Winning isn't everything. Anon.
I want to be able to say: I gave it all I could, I gave it my best. Anon.
Don't judge those who try and fail, judge those who fail to try. Anon.
If you are not big enough to lose, you are not big enough to win - Walter Ruether.
 People succeed when they realise their failures are the preparation for success. Emerson

It seems I am wrong - many people have thought these same things, many times before - so why is the media acting like a top floor executive and only caring about the bottom line?
Once again it's because the news has become entertainment. It's big business to attract viewers and keep them watching. They do this with proven formulas of emotional back stories that tug at our hear strings and by creating controversy. Then they elevate the personality of correspondents they own and these correspondents allow themselves to be swept up in the world of celebrity, forgetting what it means to be a journalist and a reporter.

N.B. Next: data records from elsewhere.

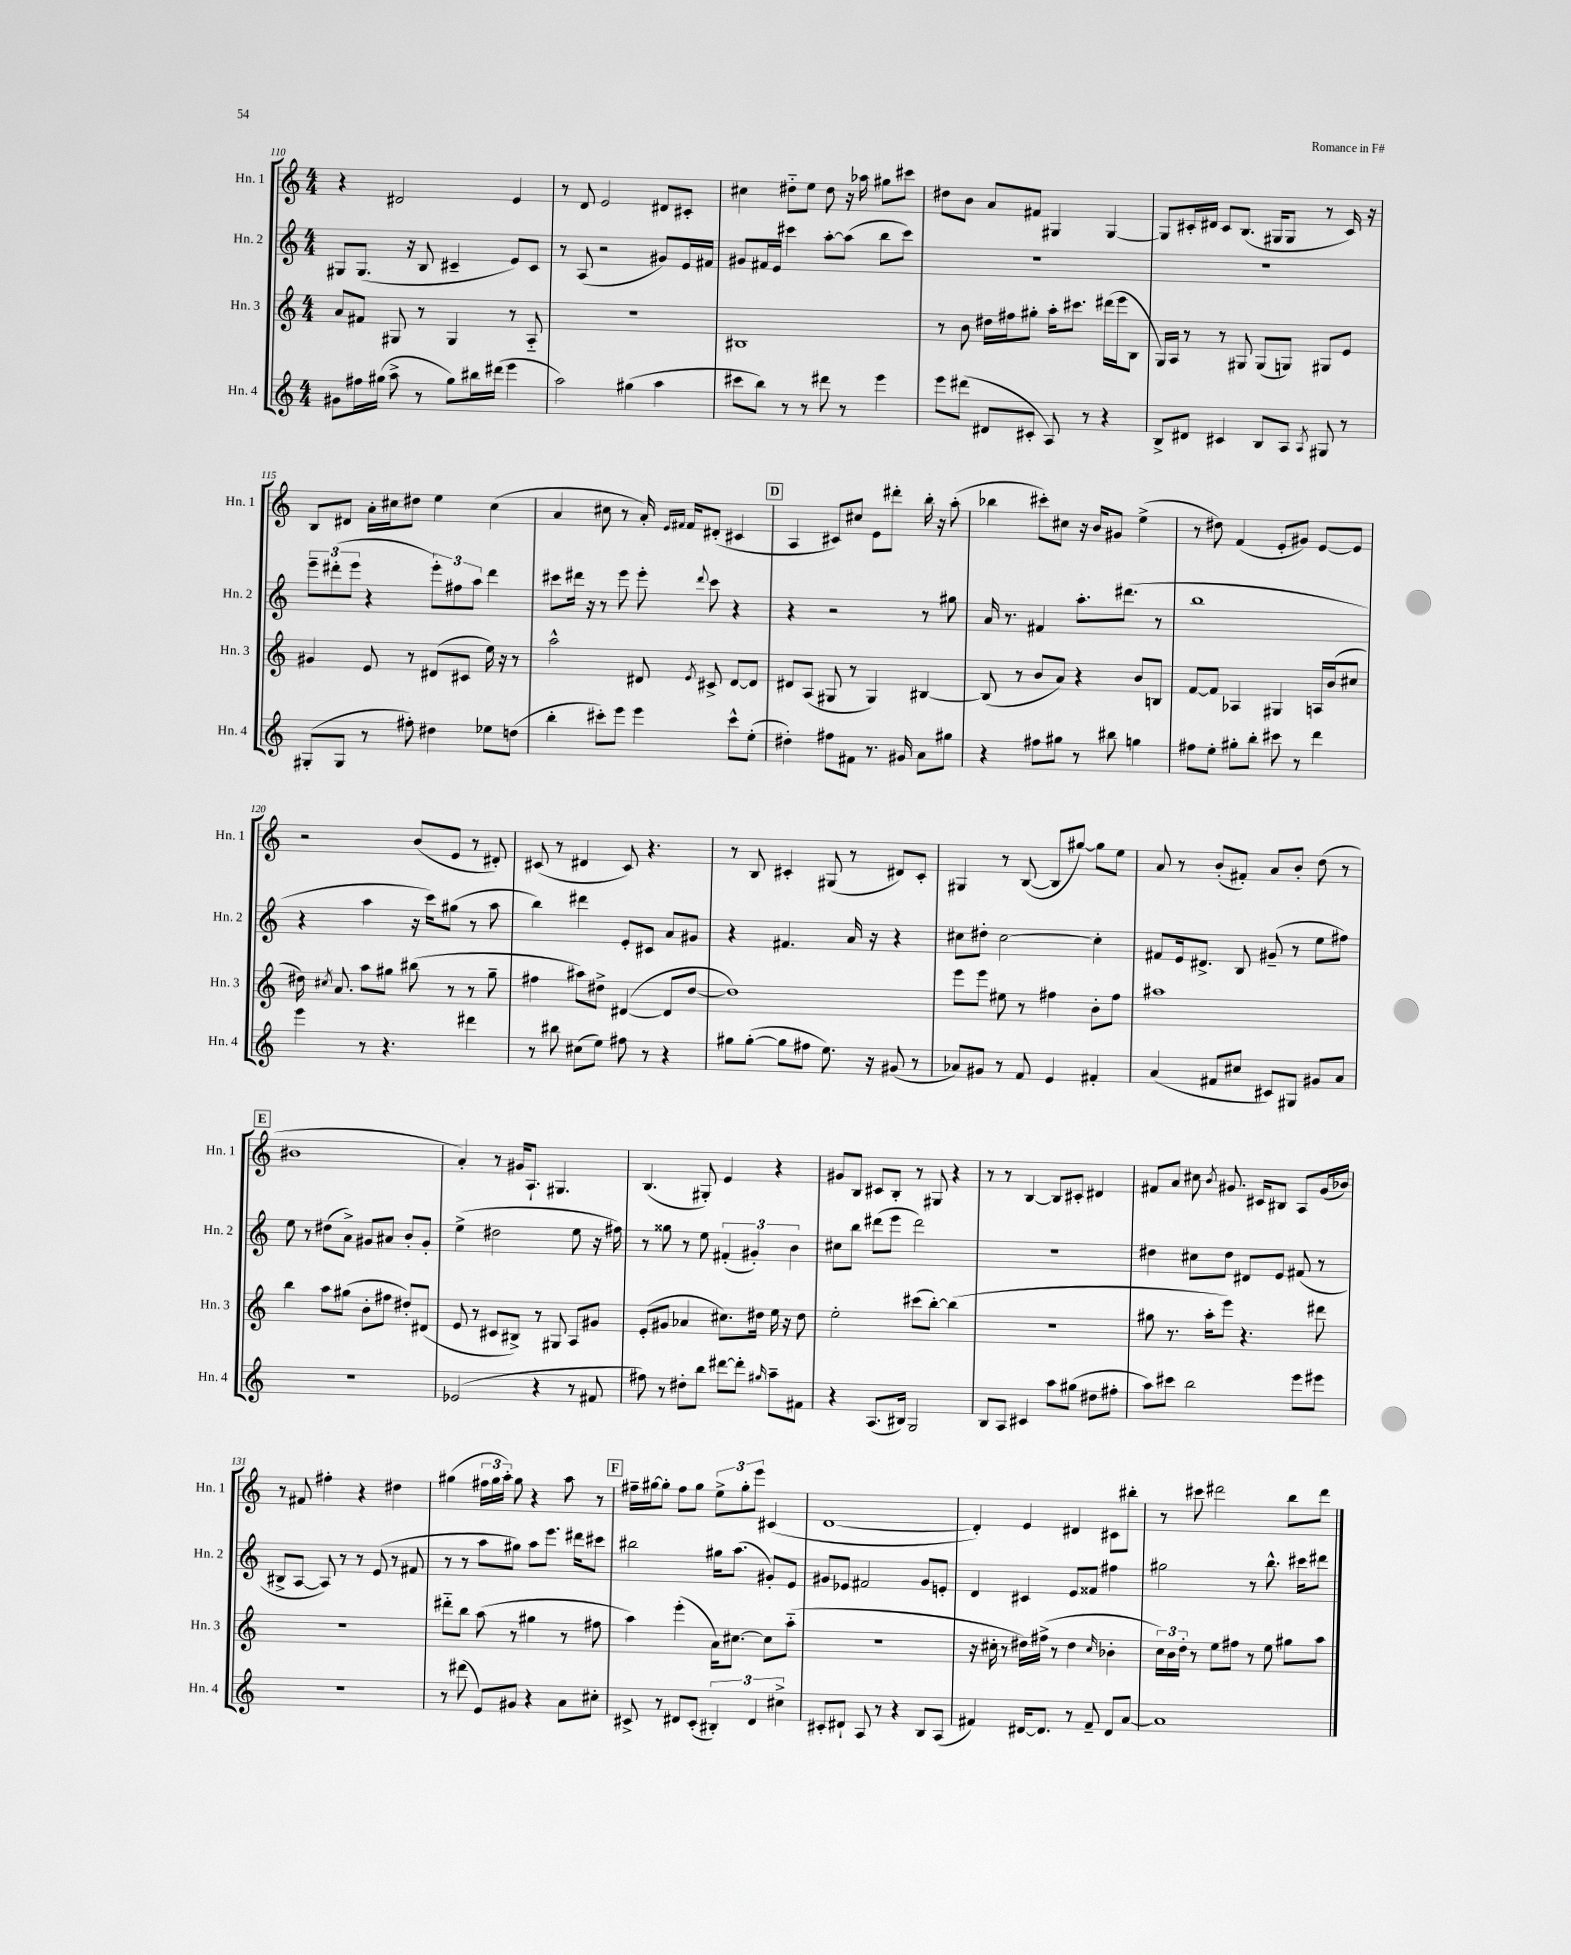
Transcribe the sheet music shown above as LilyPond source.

<<
\new StaffGroup <<
\new Staff = "s0" \with { instrumentName = "Hn. 1" shortInstrumentName = "Hn. 1" } {
    \clef treble \key c \major \numericTimeSignature \time 4/4
    \autoBeamOff r4 dis'2 e'4 |
    r8 d'8 e'2 dis'8[ cis'8]-. |
    cis''4 dis''8[-_ e''8] dis''8 r16 aes''16 gis''8[ cis'''8] |
    dis''8[ b'8] a'8[ fis'8] gis4 gis4~ |
    gis8[ cis'16-. dis'16] cis'8[ b8.]( gis16[ gis8] r8 cis'16) r16 |
    b8[ dis'8] a'16[-. cis''16 dis''8] e''4 cis''4( |
    a'4 cis''8 r8 a'16-.) \grace { e'16[ fis'16] } fis'16[ dis'8]-.( cis'4 |
    \mark \markup { \box "D" } a4 cis'8[) cis''8] e'8[ dis'''8]-. b''16-. r16 a''8-.( |
    bes''4 cis'''8[-.) cis''8] r16 b'16[ gis'8] e''4->( |
    r8 dis''8) f'4( e'8[-. gis'8]) e'8[~ e'8] |
    r2 b'8[( e'8] r8 dis'8-.) |
    cis'8( r8 dis'4 cis'8) r4. |
    r8 b8 cis'4-. gis8( r8 dis'8[) cis'8]-. |
    gis4 r8 b8~( b8[ gis''8]~) gis''8[ e''8] |
    a'8 r8 b'8[-.( fis'8]-.) a'8[ b'8]-. d''8( r8 |
    \mark \markup { \box "E" } bis'1 |
    a'4-.) r8 gis'16[ a8.]-! gis4. |
    b4.( gis8-.) e'4 r4 |
    gis'8[ b8] cis'8[ b8]-. r8 gis8 r4 |
    r8 r8 b4~ b8[ cis'8]-. dis'4 |
    fis'8[ a'8] cis''8 \acciaccatura { b'8 } gis'8. cis'16[ bis8] a8[ gis'16( bes'16]) |
    r8 fis'8 fis''4-. r4 dis''4 |
    gis''4( \tuplet 3/2 { fis''16[ gis''16 a''16]-.) } gis''8 r4 a''8 r8 |
    \mark \markup { \box "F" } fis''16[-- gis''16~ gis''8]-. fis''8[ gis''8] \tuplet 3/2 { e''8[-> gis''8-. e'''8] } cis'4( |
    d'1~ |
    d'4-.) e'4 dis'4 cis'8[ bis''8]-. |
    r8 cis'''8 dis'''2 b''8[ dis'''8] \bar "|." |
}
\new Staff = "s1" \with { instrumentName = "Hn. 2" shortInstrumentName = "Hn. 2" } {
    \clef treble \key c \major \numericTimeSignature \time 4/4
    \autoBeamOff gis8[ gis8.]( r16 b8 cis'4-- e'8[) cis'8] |
    r8 a8( r2 gis'8[) e'16 fis'16] |
    gis'8[ fis'16 e'16] cis'''4 a''8[~-. a''8]( b''8[ cis'''8]) |
    R1 |
    R1 |
    \tuplet 3/2 { e'''8[-- dis'''8-.( e'''8] } r4 \tuplet 3/2 { e'''8[-.) fis''8 a''8] } dis'''4 |
    cis'''8[ dis'''16] r16 r8 e'''8 e'''8-. \appoggiatura { dis'''8 } cis'''8 r4 |
    \mark \markup { \box "D" } r4 r2 r8 gis''8 |
    a'16 r8. fis'4 a''8.[-. dis'''8.]( r8 |
    b''1 |
    r4 a''4 r16 c'''16[) gis''8]( r8 a''8 |
    b''4) dis'''4 e'8[-. cis'8] a'8[ gis'8] |
    r4 fis'4. a'16 r16 r4 |
    cis''8[ dis''8]-. cis''2~ cis''4-. |
    fis'8[ e'16 dis'8.]-> b8 gis'8--( r8 e''8[ fis''8]) |
    \mark \markup { \box "E" } e''8 r8 dis''8[( a'8]->) gis'8[ ais'8] b'8[-. gis'8]-. |
    e''4->( dis''2 e''8 r16 fis''16) |
    r8 gisis''8 r8 e''8 \tuplet 3/2 { fis'4-.( gis'4-.) b'4 } |
    cis''8[ b''8] dis'''8[( e'''8] dis'''2) |
    R1 |
    dis''4 cis''8[ dis''8] dis'8[ e'8] fis'8( r8 |
    bis8[-> a8]~ a8) r8 r8 e'8( r8 fis'8 |
    r8 r8 a''8[ gis''8]) a''8[ e'''8.] dis'''16[ cis'''8] |
    \mark \markup { \box "F" } bis''2 gis''16[ a''8.]( gis'8[-.) e'8] |
    gis'8[ ees'8] fis'2 gis'8[ e'8]-. |
    d'4 cis'4 e'8[ fisis'8] fis''4 |
    gis''2 r8 b''8.-^ cis'''16[ dis'''8] \bar "|." |
}
\new Staff = "s2" \with { instrumentName = "Hn. 3" shortInstrumentName = "Hn. 3" } {
    \clef treble \key c \major \numericTimeSignature \time 4/4
    \autoBeamOff a'8[ fis'8] gis8 r8 gis4 r8 a8-_ |
    R1 |
    bis1 |
    r8 b'8 dis''16[ fis''16 gis''8]-. a''16[-. cis'''8.] dis'''16[( e'''16 b8] |
    g16[) a16] r8 r8 gis8 gis8[( g8]) gis8[ e'8] |
    gis'4 e'8 r8 dis'8[( cis'8] e''16) r16 r8 |
    a''2-^ dis'8 \acciaccatura { e'8 } cis'8-> dis'8[~ dis'8] |
    \mark \markup { \box "D" } dis'8[ a8]( gis8 r8 gis4) bis4~ |
    bis8( r8 b'8[ a'8]) r4 b'8[ b8] |
    f'8[~ f'8] aes4 gis4 a16[ b'16( cis''8] |
    dis''16) \acciaccatura { cis''8 } a'8. a''8[ gis''8] bis''8( r8 r8 gis''8-- |
    fis''4 ais''8[) dis''8]-> dis'4~( dis'8[ dis''8]~ |
    dis''1) |
    e'''8[ e'''8] eis''8 r8 fis''4 b'8[-. fis''8] |
    ais''1 |
    \mark \markup { \box "E" } b''4 a''8[ gis''8]( b'8[-. fis''8] dis''8[-.) dis'8]( |
    e'8 r8 cis'8[ bis8]->) r8 gis8 a8[ gis'8] |
    e'8[-.( gis'8] aes'4 cis''8.[) dis''16] e''16 r16 dis''8 |
    e''2-. cis'''8[( b''8]~-.) b''4( |
    R1 |
    gis''8 r8. a''16[-. e'''8]) r4. dis'''8 |
    r1 |
    dis'''8[-_ b''8] a''8( r8 gis''4 r8 fis''8 |
    \mark \markup { \box "F" } a''4) e'''4-.( a'16[) cis''8.]~ cis''8[ a''8]-_( |
    R1 |
    r16 cis''16-. r8 dis''16[) fis''16]->( r8 dis''4 \grace { cis''16 } bes'4-. |
    \tuplet 3/2 { c''16[) b'16 d''16]-. } r8 e''8[ fis''8] r8 e''8 gis''8[ a''8] \bar "|." |
}
\new Staff = "s3" \with { instrumentName = "Hn. 4" shortInstrumentName = "Hn. 4" } {
    \clef treble \key c \major \numericTimeSignature \time 4/4
    \autoBeamOff gis'8[ fis''16 gis''16]( a''8-> r8 gis''8[) bis''16 dis'''16]( e'''4 |
    a''2) gis''4( a''4 |
    cis'''8[ b''8]) r8 r8 dis'''8 r8 e'''4 |
    e'''8[ dis'''8]( dis'8[ cis'8]-. a8) r8 r4 |
    b8[-> dis'8] cis'4 b8[ a8] \acciaccatura { a8 } gis8 r8 |
    gis8[-.( gis8] r8 fis''8-.) dis''4 ees''8[ d''8]( |
    b''4-. cis'''8[-.) e'''8] e'''4 cis'''8[-^ e''8]-.( |
    \mark \markup { \box "D" } dis''4-.) fis''8[ fis'8] r8. gis'16 a'8[ gis''8] |
    r4 fis''8[ gis''8] r8 bis''8 g''4 |
    fis''8[ e''8]-. gis''8[-. b''8]-. cis'''8 r8 d'''4 |
    e'''4 r8 r4. dis'''4 |
    r8 bis''8 cis''8[( e''8]) fis''8 r8 r4 |
    gis''8[ gis''8]~-.( gis''8[ fis''8] e''8.) r16 gis'8( r8 |
    aes'8[) gis'8] r8 f'8 e'4 fis'4-. |
    a'4( fis'8[ cis''8] cis'8[) gis8] gis'8[ a'8] |
    \mark \markup { \box "E" } r1 |
    ees'2( r4 r8 fis'8 |
    fis''8) r8 dis''8[-. b''8] dis'''8[~ dis'''8]-. \grace { gis''16 } a''8[-- fis'8] |
    r4 a8.[( bis16]) g2 |
    b8[ a8] cis'4 a''8[ gis''8]( dis''8[ fis''8]-. |
    a''8[) cis'''8] b''2 e'''8[ eis'''8] |
    R1 |
    r8 dis'''8( e'8[) gis'8] r4 a'8[ cis''8]-. |
    \mark \markup { \box "F" } cis'8-> r8 dis'8[ cis'8]-.( \tuplet 3/2 { bis4-.) dis'4 cis''4-> } |
    cis'8[-. dis'8]-! a8 r8 r4 b8[ a8]( |
    fis'4) dis'16[~ dis'8.] r8 fis'8-- dis'8[ a'8]~ |
    a'1 \bar "|." |
}
>>
>>
\layout { \context { \Score currentBarNumber = #110 } }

I have some favourite Australian reporters across many fields. These are people I trust and admire. When it comes to sport Australia is blessed, but all too often you can see the drift of a great journalistic mind being slowly chipped away and perverted as to what their role is by aligning themselves with a network who own them and push them towards being the story as opposed to reporting on it.

I'd like to see them all keep their conjecture to themselves and report on what is in front of the. If a person is at the Olympics they've already won. If they win a medal they're extraordinary. If they don't, it doesn't reflect badly on anyone and needs no excuses or derision from anyone.